Social and occupational functioning

The assessment of role performance has a fairly long history in psychotherapy research. The Social Adjustment Scale (62) was developed over 20 years ago to document the level in functioning in six areas: work as worker, 'housewife', or student; social activities; relationship with family; relationship with spouse; parental responsibilities; member of a family unit. There is much documentation of its psychometric properties and clinical utility, and it has been used with a wide range of adult outpatients. A unique feature of the Longitudinal Interval Follow-up Evaluation (63) is that it was designed to collect information on psychosocial functioning (as well as on diagnosis and symptoms) over longer periods of time. In the hands of trained evaluators, it is a structured interview that has been shown to have good reliability.

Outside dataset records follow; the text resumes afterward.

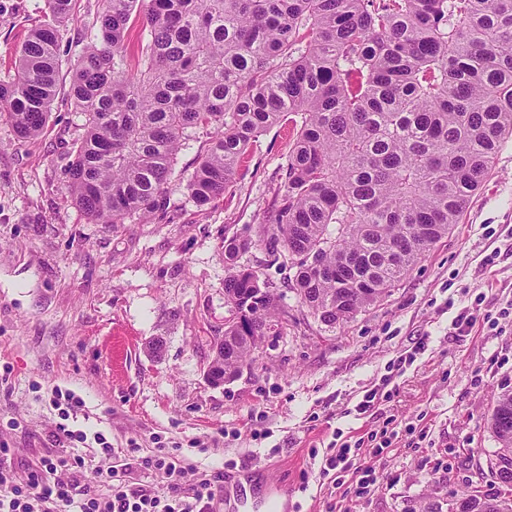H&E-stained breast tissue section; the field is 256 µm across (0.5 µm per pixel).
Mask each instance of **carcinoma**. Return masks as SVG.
Returning a JSON list of instances; mask_svg holds the SVG:
<instances>
[{
    "label": "carcinoma",
    "instance_id": "1",
    "mask_svg": "<svg viewBox=\"0 0 512 512\" xmlns=\"http://www.w3.org/2000/svg\"><path fill=\"white\" fill-rule=\"evenodd\" d=\"M47 20L0 80V119L23 139L57 94L60 31ZM149 38L136 69L127 35ZM72 68L83 116L69 167L94 224L147 223L167 204L189 133L209 135L186 189L199 207L224 195L249 147L290 114L301 124L263 228L272 261L295 269L301 307L328 329L390 295L447 236L512 141V0H101ZM253 240L224 246V329L210 370L232 378L291 320L278 288L239 264ZM499 444L482 489L455 512H512V392L490 416Z\"/></svg>",
    "mask_w": 512,
    "mask_h": 512
}]
</instances>
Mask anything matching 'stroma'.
Masks as SVG:
<instances>
[{
    "label": "stroma",
    "instance_id": "stroma-1",
    "mask_svg": "<svg viewBox=\"0 0 512 512\" xmlns=\"http://www.w3.org/2000/svg\"><path fill=\"white\" fill-rule=\"evenodd\" d=\"M98 0H73L63 31L58 94L42 133L19 138L0 120V446L16 463L56 451L59 417L52 388L70 389L84 406L70 426L103 432L111 456L102 470L127 463L131 448H179L191 488L199 474L267 469L295 488L297 512H448V495L480 485L497 443L487 427L495 398L512 389V325L496 336L454 337L459 307L482 296V312L512 303V253L494 272L481 266L494 248L484 225H512V141L467 210L391 295L329 329L302 310L281 336L266 337L224 386L204 369L232 312L224 304V240L254 239L242 257L262 279L293 277L257 240L287 163L293 127L276 126L251 145L236 180L200 208L186 182L205 144L197 134L177 158L167 206L141 224L90 223L73 205L66 170L82 116L69 99V70L83 48ZM46 0H0V80L44 19ZM428 335L424 354L395 377L397 402L363 419L344 410L378 383L399 352ZM166 350L150 359L147 343ZM431 429L425 447L410 434L390 452L380 485L367 500L343 504L319 475L336 432L357 435L388 417Z\"/></svg>",
    "mask_w": 512,
    "mask_h": 512
}]
</instances>
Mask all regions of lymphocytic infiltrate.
I'll list each match as a JSON object with an SVG mask.
<instances>
[{
	"label": "lymphocytic infiltrate",
	"instance_id": "f902f5d3",
	"mask_svg": "<svg viewBox=\"0 0 512 512\" xmlns=\"http://www.w3.org/2000/svg\"><path fill=\"white\" fill-rule=\"evenodd\" d=\"M512 317V306L498 314L481 312L478 305L458 310L448 325L452 336L473 331L497 330L501 321ZM399 439L395 429L384 427L349 436L336 442L335 452L323 458L319 474L330 480L342 498L355 502L373 493L380 474L372 462L382 459ZM6 449L0 448V512H214L217 494L213 479L204 477L184 493L179 455L166 448L138 458V468L161 477L162 493L127 480L125 471L102 473L82 457L47 454L32 465L7 463ZM108 492H101V484Z\"/></svg>",
	"mask_w": 512,
	"mask_h": 512
}]
</instances>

The concern among both scientists and health-care managers about the cost-effectiveness of specific treatments has generated interest in more comprehensive assessments of work functioning and productivity. Mintz et al.(64) reviewed 4000 articles in the psychiatric literature and discovered that what little is known about work functioning is based on patient responses to a very small number work-related questionnaire items. To address this problem, Endicott and Nee developed the Endicott Work Productivity Scale,(65) a self-report instrument containing 25 items designed to be sensitive to more subtle differences among patients in work attitudes and behaviour. Initial testing of this instrument in a patient and community sample provided evidence of its reliability, validity (concurrent and discriminant), and ability to detect change. Wider use of this new scale is required to draw conclusions about its clinical utility.

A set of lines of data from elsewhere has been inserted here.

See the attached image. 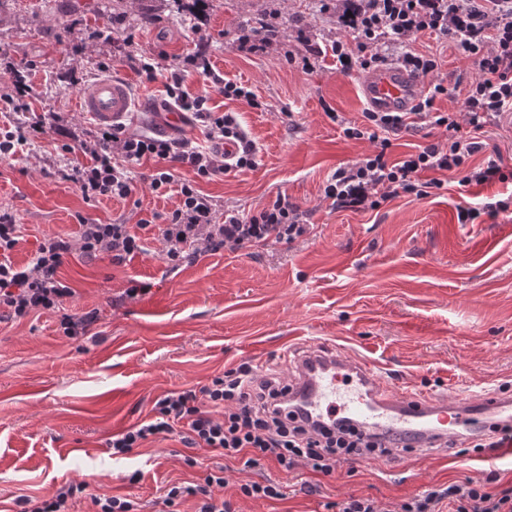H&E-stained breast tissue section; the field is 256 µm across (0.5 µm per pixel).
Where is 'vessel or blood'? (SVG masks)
I'll use <instances>...</instances> for the list:
<instances>
[{
  "mask_svg": "<svg viewBox=\"0 0 512 512\" xmlns=\"http://www.w3.org/2000/svg\"><path fill=\"white\" fill-rule=\"evenodd\" d=\"M359 85L375 112L412 111L426 90L419 75L395 65L366 72ZM81 106L109 125L124 120L134 102L124 81L103 77L83 90ZM289 387L287 400L300 402L309 414L345 412L360 429L425 457L512 428L511 387L468 396L424 392L397 385L371 362L320 342L306 345Z\"/></svg>",
  "mask_w": 512,
  "mask_h": 512,
  "instance_id": "vessel-or-blood-1",
  "label": "vessel or blood"
}]
</instances>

The interpersonal domain has been considered a secondary outcome in most treatment studies of Axis I disorders, its measurement restricted to a few items embedded in instruments that have broader coverage, such as the LIFE and the SAS. However, psychotherapy studies which specifically target interpersonal problems have advanced scale development in this area, and there is a fair amount of data on two self-report instruments appropriate for adult outpatients: The Inventory of Interpersonal Problems(66) and the Dyadic Adjustment Scale.*6!) The Inventory of Interpersonal Problems is a 127-item self-report measure with high internal consistency and test-retest reliability of each of the six subscales: assertive, social, intimate, submissive, responsible, and controlling. The Dyadic Adjustment Scale is a 32-item scale designed to assess the severity of relationship discord in married and unmarried cohabiting couples, with higher scores indicating better adjustment. Responses on the Dyadic Adjustment Scale discriminate between distressed and non-distressed couples and yield a total score based on the factors of dyadic consensus, dyadic cohesion, dyadic satisfaction, and affectional expression.